**The problem:** Copy out the lines from the one containing "### Details" to the one containing "of nested 'froms'", including both of those lines, with nothing changed.

**Supplied material:**
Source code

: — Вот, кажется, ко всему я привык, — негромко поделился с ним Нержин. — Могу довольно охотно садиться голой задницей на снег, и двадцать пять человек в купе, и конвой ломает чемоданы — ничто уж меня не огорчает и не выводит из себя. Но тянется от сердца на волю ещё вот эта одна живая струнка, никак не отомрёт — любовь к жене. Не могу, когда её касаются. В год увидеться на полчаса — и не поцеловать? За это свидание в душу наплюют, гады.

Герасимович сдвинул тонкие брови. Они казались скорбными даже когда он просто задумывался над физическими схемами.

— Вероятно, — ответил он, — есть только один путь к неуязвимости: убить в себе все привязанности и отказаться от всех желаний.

--

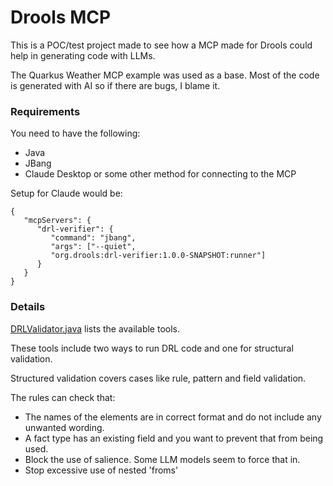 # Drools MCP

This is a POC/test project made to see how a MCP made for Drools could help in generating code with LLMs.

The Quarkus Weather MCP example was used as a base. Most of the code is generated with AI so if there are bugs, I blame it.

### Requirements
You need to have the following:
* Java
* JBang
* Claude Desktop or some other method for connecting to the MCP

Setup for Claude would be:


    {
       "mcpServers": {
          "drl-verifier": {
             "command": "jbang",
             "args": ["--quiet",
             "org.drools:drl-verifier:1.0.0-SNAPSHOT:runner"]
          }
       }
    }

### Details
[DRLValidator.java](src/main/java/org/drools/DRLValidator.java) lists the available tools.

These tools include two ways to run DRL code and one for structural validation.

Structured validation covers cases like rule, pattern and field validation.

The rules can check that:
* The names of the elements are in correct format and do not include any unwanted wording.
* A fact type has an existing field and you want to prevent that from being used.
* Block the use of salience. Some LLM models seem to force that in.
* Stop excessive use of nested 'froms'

**Exercise answer:**
### Details
[DRLValidator.java](src/main/java/org/drools/DRLValidator.java) lists the available tools.

These tools include two ways to run DRL code and one for structural validation.

Structured validation covers cases like rule, pattern and field validation.

The rules can check that:
* The names of the elements are in correct format and do not include any unwanted wording.
* A fact type has an existing field and you want to prevent that from being used.
* Block the use of salience. Some LLM models seem to force that in.
* Stop excessive use of nested 'froms'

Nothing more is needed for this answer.